ENTRIES SHOWN section start
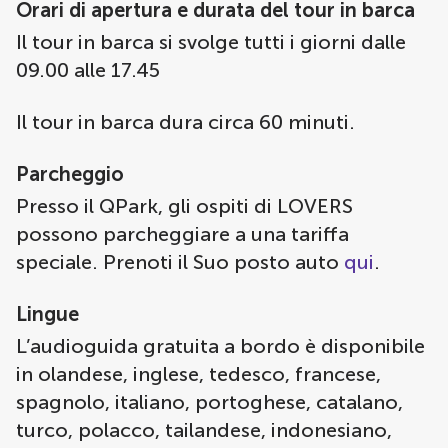
Orari di apertura e durata del tour in barca
Il tour in barca si svolge tutti i giorni dalle
09.00 alle 17.45
Il tour in barca dura circa 60 minuti.
Parcheggio
Presso il QPark, gli ospiti di LOVERS
possono parcheggiare a una tariffa
speciale. Prenoti il Suo posto auto
qui
.
Lingue
L’audioguida gratuita a bordo è disponibile
in olandese, inglese, tedesco, francese,
spagnolo, italiano, portoghese, catalano,
turco, polacco, tailandese, indonesiano,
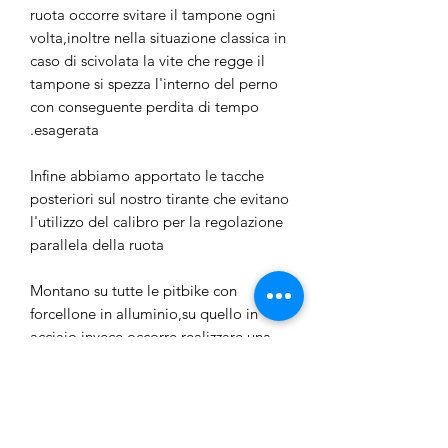
ruota occorre svitare il tampone ogni
volta,inoltre nella situazione classica in
caso di scivolata la vite che regge il
tampone si spezza l'interno del perno
con conseguente perdita di tempo
esagerata.
Infine abbiamo apportato le tacche
posteriori sul nostro tirante che evitano
l'utilizzo del calibro per la regolazione
parallela della ruota
Montano su tutte le pitbike con
forcellone in alluminio,su quello in
acciaio invece occorre realizzare una
battuta sul forcellone
Il prezzo è riferito alla coppia dei
tiranti incluso di tamponi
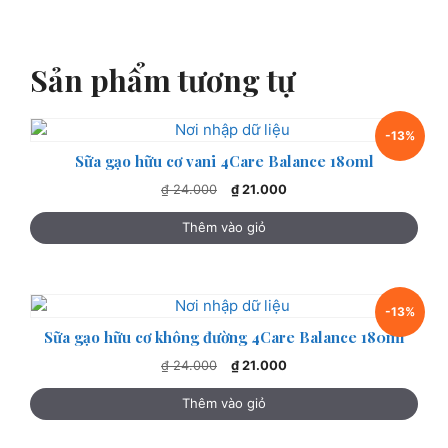
Sản phẩm tương tự
-13%
Sữa gạo hữu cơ vani 4Care Balance 180ml
Giá
Giá
₫
24.000
₫
21.000
gốc
hiện
là:
tại
Thêm vào giỏ
₫ 24.000.
là:
₫ 21.000.
-13%
Sữa gạo hữu cơ không đường 4Care Balance 180ml
Giá
Giá
₫
24.000
₫
21.000
gốc
hiện
là:
tại
Thêm vào giỏ
₫ 24.000.
là:
₫ 21.000.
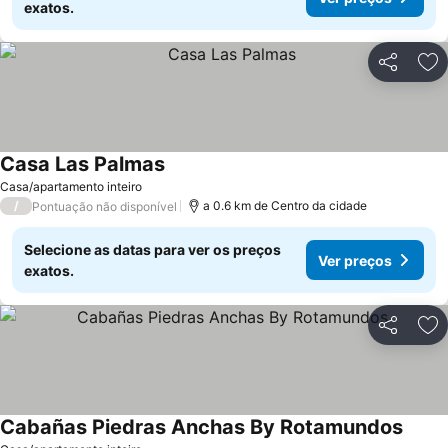
exatos.
Partilhar
Ad
Casa Las Palmas
Ver preços
Casa/apartamento inteiro
/
a 0.6 km de Centro da cidade
Pontuação não disponível
Selecione as datas para ver os preços
Ver preços
exatos.
Partilhar
Ad
Cabañas Piedras Anchas By Rotamundos
Ver p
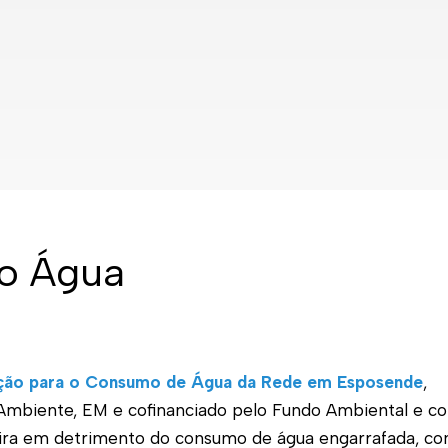
mo Água
zação para o Consumo de Água da Rede em Esposende
,
mbiente, EM e cofinanciado pelo Fundo Ambiental e co
ira em detrimento do consumo de água engarrafada, con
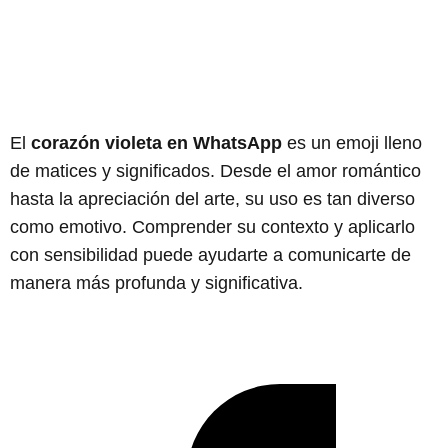
El
corazón violeta en WhatsApp
es un emoji lleno
de matices y significados. Desde el amor romántico
hasta la apreciación del arte, su uso es tan diverso
como emotivo. Comprender su contexto y aplicarlo
con sensibilidad puede ayudarte a comunicarte de
manera más profunda y significativa.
ENTRIES SHOWN section end
## YOUR OBJECTIVE
Your response must reproduce every line of the data exactly, with images omitted.

## ANSWER SECTION
Orari di apertura e durata del tour in barca
Il tour in barca si svolge tutti i giorni dalle
09.00 alle 17.45
Il tour in barca dura circa 60 minuti.
Parcheggio
Presso il QPark, gli ospiti di LOVERS
possono parcheggiare a una tariffa
speciale. Prenoti il Suo posto auto
qui
.
Lingue
L’audioguida gratuita a bordo è disponibile
in olandese, inglese, tedesco, francese,
spagnolo, italiano, portoghese, catalano,
turco, polacco, tailandese, indonesiano,
ruota occorre svitare il tampone ogni
volta,inoltre nella situazione classica in
caso di scivolata la vite che regge il
tampone si spezza l'interno del perno
con conseguente perdita di tempo
esagerata.
Infine abbiamo apportato le tacche
posteriori sul nostro tirante che evitano
l'utilizzo del calibro per la regolazione
parallela della ruota
Montano su tutte le pitbike con
forcellone in alluminio,su quello in
acciaio invece occorre realizzare una
battuta sul forcellone
Il prezzo è riferito alla coppia dei
tiranti incluso di tamponi
Sản phẩm tương tự
-13%
Sữa gạo hữu cơ vani 4Care Balance 180ml
Giá
Giá
₫
24.000
₫
21.000
gốc
hiện
là:
tại
Thêm vào giỏ
₫ 24.000.
là:
₫ 21.000.
-13%
Sữa gạo hữu cơ không đường 4Care Balance 180ml
Giá
Giá
₫
24.000
₫
21.000
gốc
hiện
là:
tại
Thêm vào giỏ
₫ 24.000.
là:
₫ 21.000.
exatos.
Partilhar
Ad
Casa Las Palmas
Ver preços
Casa/apartamento inteiro
/
a 0.6 km de Centro da cidade
Pontuação não disponível
Selecione as datas para ver os preços
Ver preços
exatos.
Partilhar
Ad
Cabañas Piedras Anchas By Rotamundos
Ver p
mo Água
zação para o Consumo de Água da Rede em Esposende
,
mbiente, EM e cofinanciado pelo Fundo Ambiental e co
ira em detrimento do consumo de água engarrafada, con
El
corazón violeta en WhatsApp
es un emoji lleno
de matices y significados. Desde el amor romántico
hasta la apreciación del arte, su uso es tan diverso
como emotivo. Comprender su contexto y aplicarlo
con sensibilidad puede ayudarte a comunicarte de
manera más profunda y significativa.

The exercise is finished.